Semantic overlap relation showed the most consistent performance across different model types, with most models correctly identifying the majority of semantic overlap cases. This indicates that partial overlapping patterns are somewhat easier to detect, possibly because this class is the most common in the dataset.

The RoBERTA-base model demonstrated the most robust overall performance, benefiting from its optimized pre-training regimes and larger training corpora compared to standard BERT. Its success validates the importance of high-quality pre-trained representations for semantic understanding tasks.

5. Conclusions, Limitations, and Future Work

In this work, we introduced the explainable Semantic Text Relation (STR) framework, a fine-grained approach for analyzing semantic relations between pairs of texts. We proposed a three-class typology: Equivalence, Inclusion, and Semantic Overlap.

Drawing on question-answering frameworks used for factual consistency and other tasks related to semantic text analysis, we represent a text’s meaning through its Answerable Question Set (AQS). We then define STR as a set-theoretic relation between the AQS of two texts.

Because each relation is determined by which questions are answerable or unanswerable from each text, the framework provides inherent explainability: the predicted label is directly traceable to explicit question-answerability evidence. To support the development and evaluation of STR models, we constructed a systematic synthetic dataset derived from the SQuAD 2.0 corpus using GPT-4.1 for controlled paraphrasing and information omission.

As a first step, we trained and evaluated several models for STR type classification (without explanation). These included generative models with few-shot and CoT prompting, fine-tuned transformer-based cross-encoders, and classical machine-learning models using frozen pre-trained transformer embeddings.

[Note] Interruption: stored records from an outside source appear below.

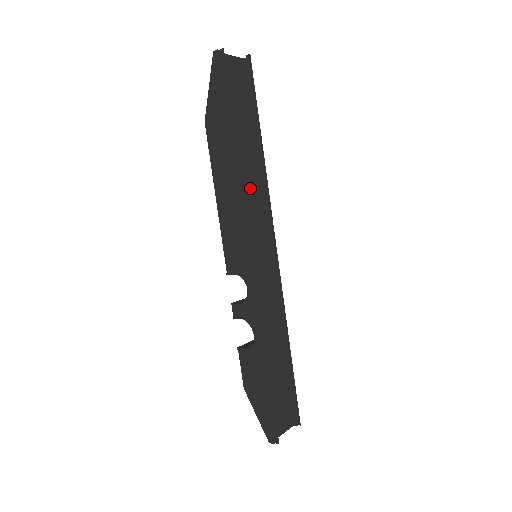
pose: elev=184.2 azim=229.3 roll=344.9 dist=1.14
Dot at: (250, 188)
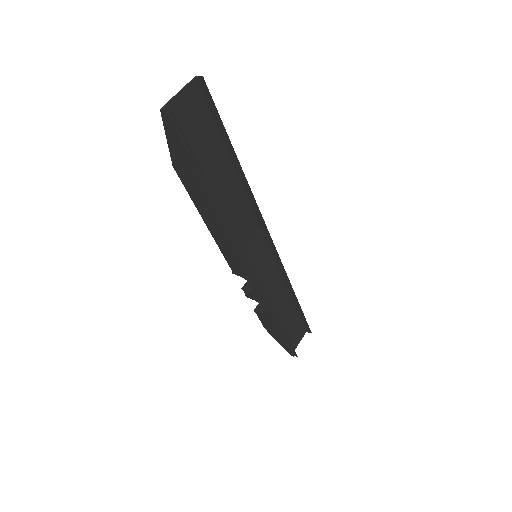
Dot at: (238, 211)
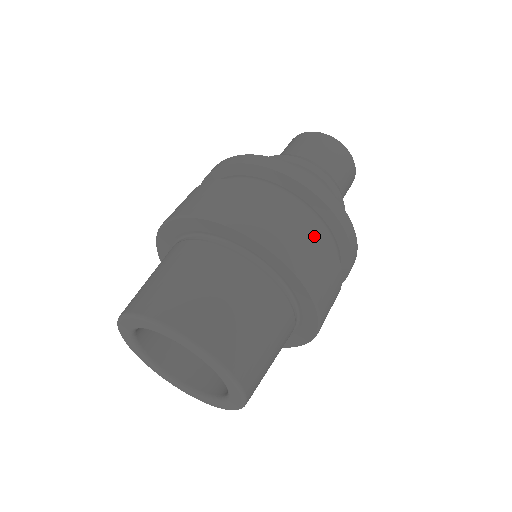
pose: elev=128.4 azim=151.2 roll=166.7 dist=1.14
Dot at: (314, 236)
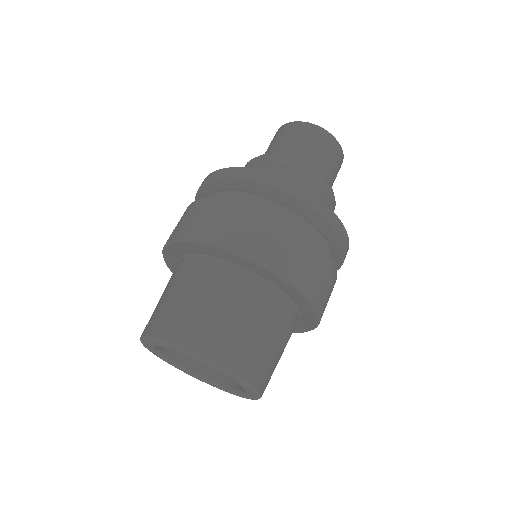
Dot at: (324, 263)
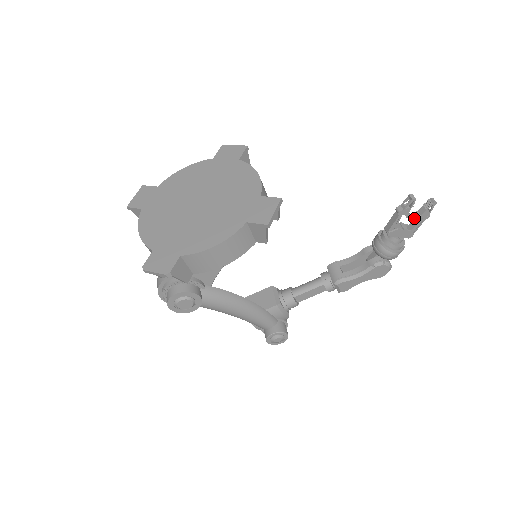
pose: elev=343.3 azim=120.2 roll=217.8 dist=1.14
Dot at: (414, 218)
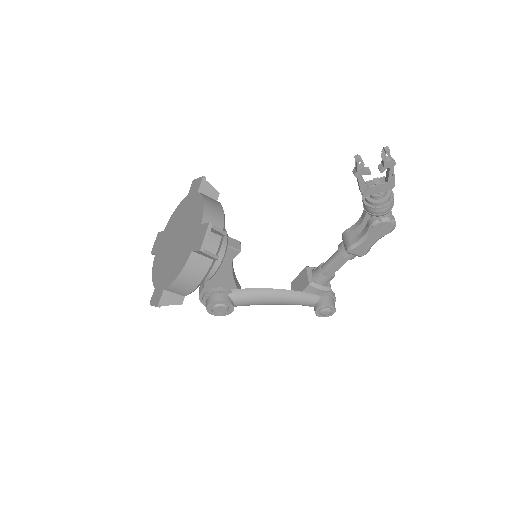
Dot at: occluded
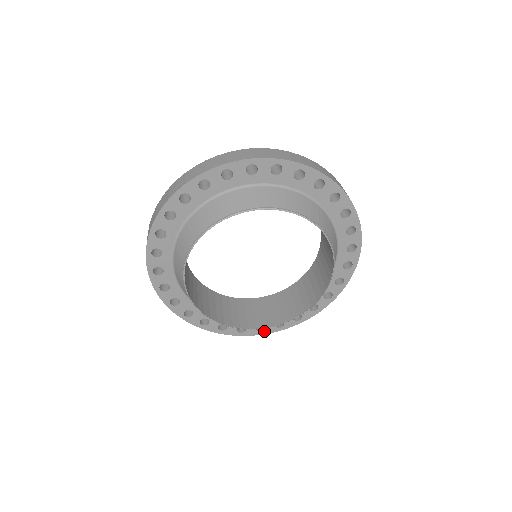
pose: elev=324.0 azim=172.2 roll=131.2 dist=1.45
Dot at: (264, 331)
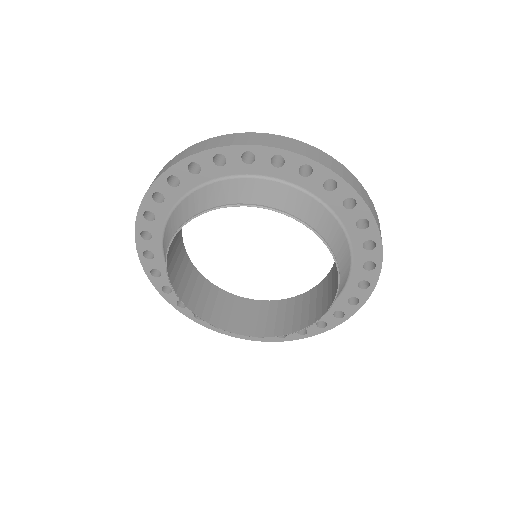
Dot at: (308, 333)
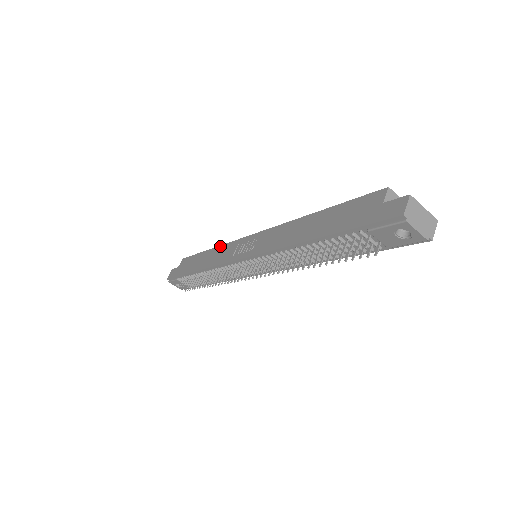
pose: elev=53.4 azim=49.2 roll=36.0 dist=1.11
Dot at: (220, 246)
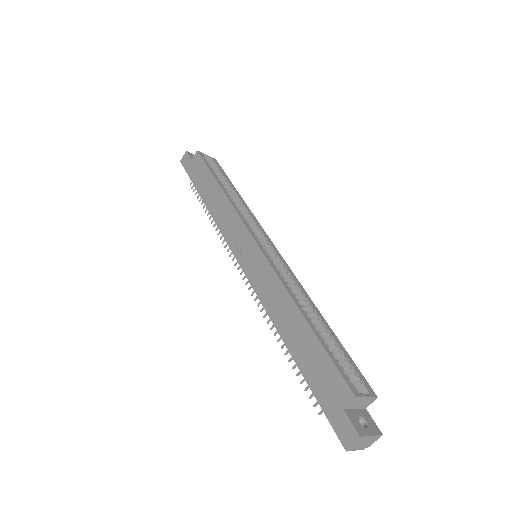
Dot at: (229, 202)
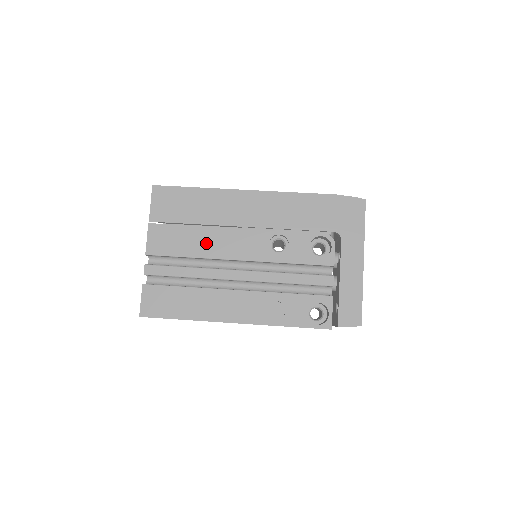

The constructed dataset provides not only STR labels for training and evaluating classification models but also ground-truth AQS annotations for assessing explanation models. Future work can naturally focus on developing and evaluating explanation methods and joint classification–explanation models.

The proposed methodology for creating a synthetic STR dataset is fully generalizable. Because it relies on paraphrasing, controlled information removal, and AQS-based semantic labeling, the same process can be applied to a wide range of QA datasets. Any dataset that provides question–answer pairs can be transformed into controlled text variants with predictable answerability patterns, enabling automatic construction of STR labels. This opens the door to generating richer and more diverse benchmarks across domains, languages, and task settings, supporting robust training and evaluation of STR classification and explanation models.

In this work, we provided an initial evaluation of several model families using basic performance metrics on the STR dataset. Next steps might include a more thorough assessment of the models with additional metrics. Moreover, more advanced methods for training STR models can be explored to improve inference accuracy, including experimenting with a broader range of model architectures and optimized training hyperparameters.

Future work may also investigate incorporating the STR dataset into standard benchmarking suites to enable more systematic evaluation of general-purpose LLMs on STR-related tasks.